### PROBLEM TO SOLVE
Please recast the stretch from the line containing "common name: Northern Crescent" through the last line as a Markdown table with the columns "No." and "Line", numbering each row and skipping blank lines. Leave the pictures out.

——————

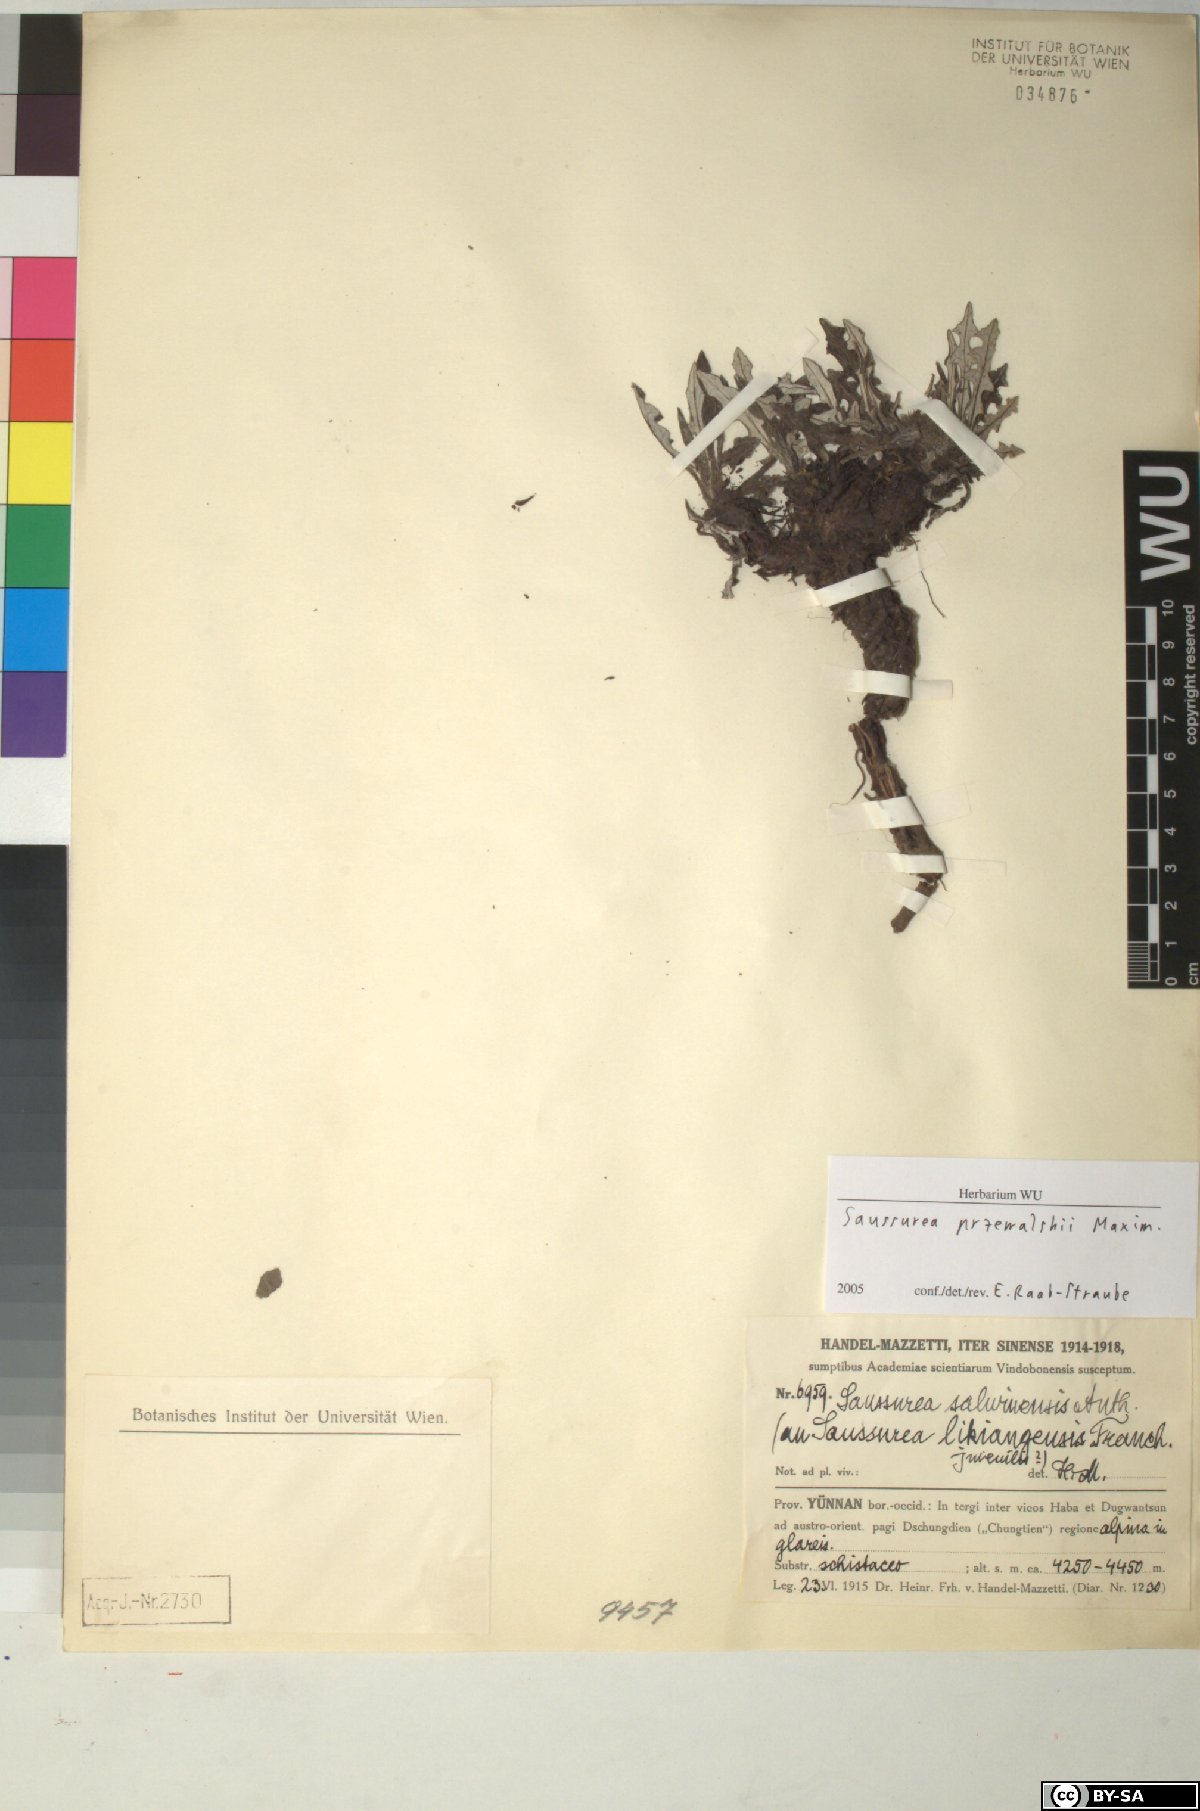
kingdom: Plantae
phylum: Tracheophyta
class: Magnoliopsida
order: Asterales
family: Asteraceae
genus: Saussurea
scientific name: Saussurea przewalskii
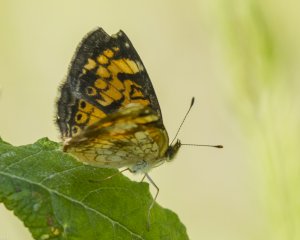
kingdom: Animalia
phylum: Arthropoda
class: Insecta
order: Lepidoptera
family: Nymphalidae
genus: Phyciodes
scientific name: Phyciodes tharos
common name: Northern Crescent
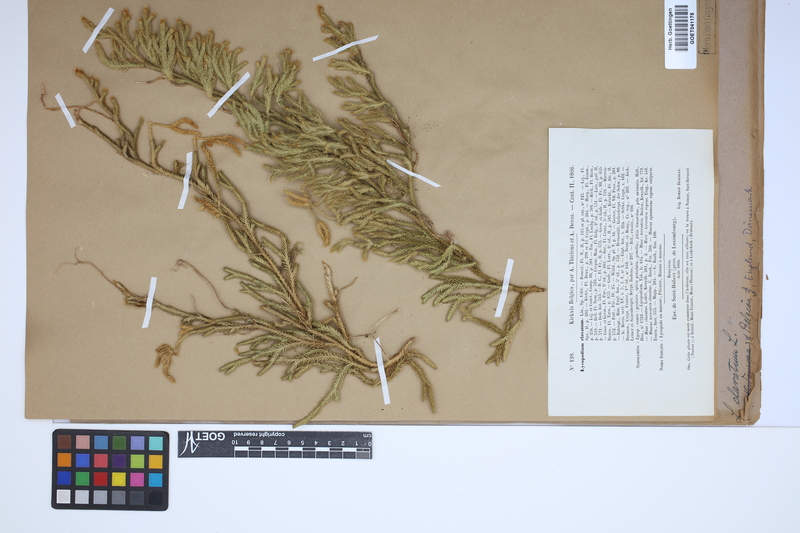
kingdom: Plantae
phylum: Tracheophyta
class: Lycopodiopsida
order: Lycopodiales
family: Lycopodiaceae
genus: Lycopodium
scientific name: Lycopodium clavatum
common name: Stag's-horn clubmoss
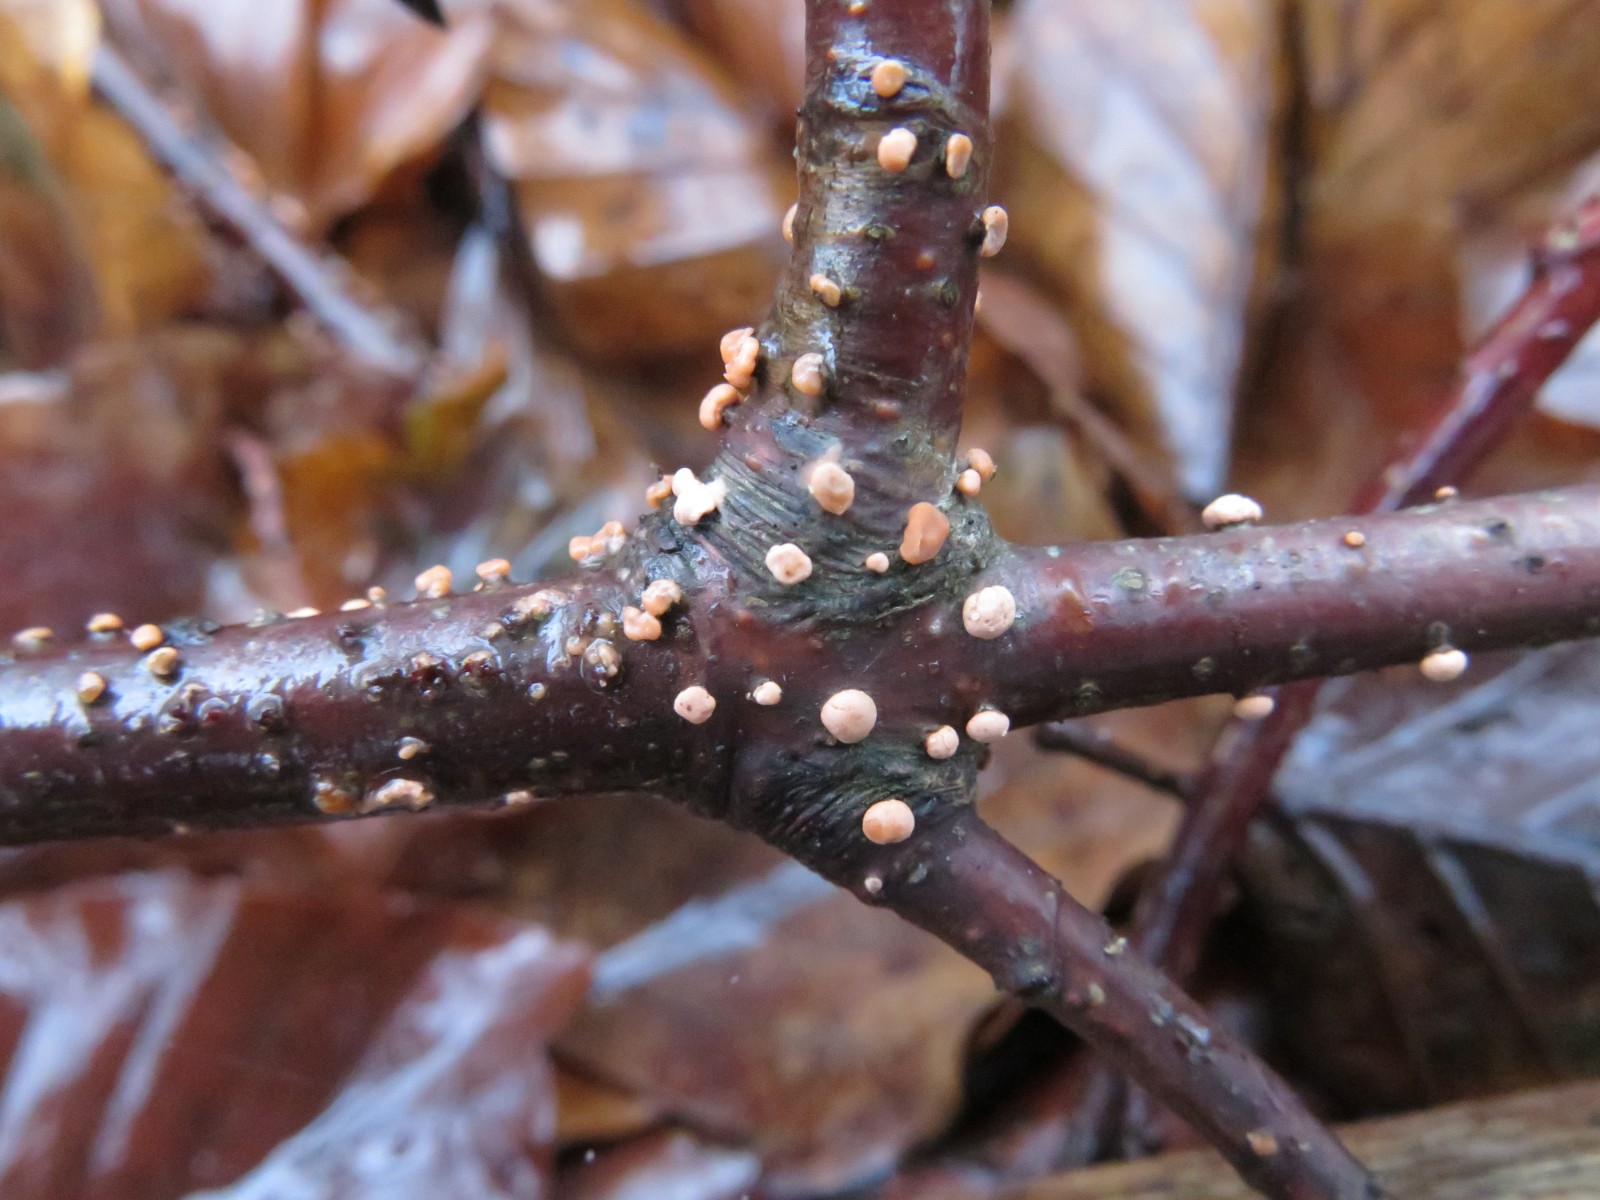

——————

### CORRECT OUTPUT
| No. | Line |
|---|---|
| 1 | common name: Northern Crescent |
| 2 | kingdom: Plantae |
| 3 | phylum: Tracheophyta |
| 4 | class: Lycopodiopsida |
| 5 | order: Lycopodiales |
| 6 | family: Lycopodiaceae |
| 7 | genus: Lycopodium |
| 8 | scientific name: Lycopodium clavatum |
| 9 | common name: Stag's-horn clubmoss |